Won't it be hard to remove from the 4-loaf stone pan?  Seems like low sides are the way to go.

Chef2337 - welcome to DC.  Feel free to edit your posts if you want to add something - just click the edit button in the lower right corner of your post, be sure your cursor is at the end, and add away!


----------



## Callisto in NC (Aug 27, 2008)

kitchenelf said:


> Won't it be hard to remove from the 4-loaf stone pan?  Seems like low sides are the way to go.
> 
> Chef2337 - welcome to DC.  Feel free to edit your posts if you want to add something - just click the edit button in the lower right corner of your post, be sure your cursor is at the end, and add away!
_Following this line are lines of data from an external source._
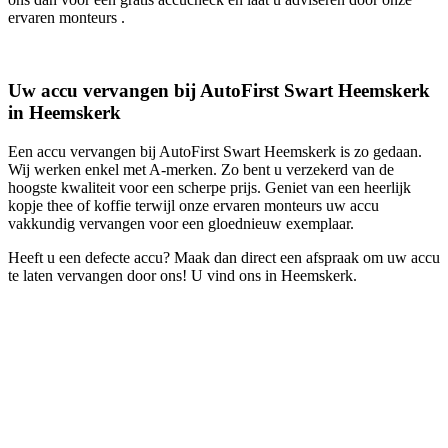
ervaren monteurs .
Uw accu vervangen bij AutoFirst Swart Heemskerk
in Heemskerk
Een accu vervangen bij AutoFirst Swart Heemskerk is zo gedaan.
Wij werken enkel met A-merken. Zo bent u verzekerd van de
hoogste kwaliteit voor een scherpe prijs. Geniet van een heerlijk
kopje thee of koffie terwijl onze ervaren monteurs uw accu
vakkundig vervangen voor een gloednieuw exemplaar.
Heeft u een defecte accu? Maak dan direct een afspraak om uw accu
te laten vervangen door ons! U vind ons in Heemskerk.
Chef2337 is a forum newbie.   

My loaf pan is fairly shallow because it's four loaves to one stone.  It's the only stone I still love.  It's my flats I've screwed up.


----------



## kitchenelf (Aug 27, 2008)

I know - which is why she probably doesn't know about the edit button.  That's what we do here - help people get around the site and learn how to use it.


----------



## Callisto in NC (Aug 27, 2008)

At least here the edit button says EDIT.  I've been on other forums where you have to guess and half the time it's the "report" button and not the edit button.  

Bacon AND crab.  The more I think about that the better it sounds.  And if I did individual dishes, I could leave the crab out of the carb queen's dish.  (_The "carb queen" is my daughter who has to "carb up" twice a week for cross country meets_)


----------



## Chef2337 (Aug 27, 2008)

No other stone pan huh?   I couldn't remember what you had. But I have to agree the bread loaf pan may be too deep and not the right dimensions for quiche.   So next best corning ware!  

As far as the carb queen is concerned we should all run after eating quiche so she'll be just fine!

I'm Editing to add - Is this how I do it?
Thanks for the Welcome - So Good So Far!


If the Loaf pan is shallow enough it just might make 4 nice quiches'.  I would try it.  As far as getting them out it could be done.


----------



## kitchenelf (Aug 27, 2008)

For the carb queen Callisto - I wonder how a layer of thinly sliced red potatoes (already steamed done) would be on the bottom OR the top of the quiche?  Maybe once it sets up layer them and they will brown up a bit?


----------



## Chef2337 (Aug 27, 2008)

I like the way you think.  Potatoes and Quiche Yummy!  Crust~Quiche~Potatoes~Cheese It would add that little surprise element to make it stand out.  Definitely let the potatoes bake on top and brown before covering with cheese.  

After you Bake this and it's wonderful submit it to Pillsbury ~ I will look for it on the can.  don't forget the butter and onion salt to finish it off.


----------



## Callisto in NC (Aug 31, 2008)

Oh my goodness.  The end result was so funny with this.  I par cooked the crust and then poured the egg in.  Before I could get the bacon or cheese in, the crust dislodged from the bottom and floated to the top.  I tried pushing it down with the cheese, but to no avail.  I ended up with "upside down quiches"  Crust on the top, egg on the bottom.  I'll throw up a picture soon.


----------



## kitchenelf (Aug 31, 2008)

- it still couldn't have been bad!  That is too funny!  Do you think cooking the crust less would help?  I can see the look of horror on your face!


----------



## Callisto in NC (Aug 31, 2008)

Taste was great, and I was persistent because I still cooked it after the crust started floating, but it was just so funny looking.  I think I'll just call it "Callisto's Infamous Upside Down Quiche ~ All the Flavor, none of the look"


----------



## kitchenelf (Aug 31, 2008)

Egg/Quiche Pot Pie?


----------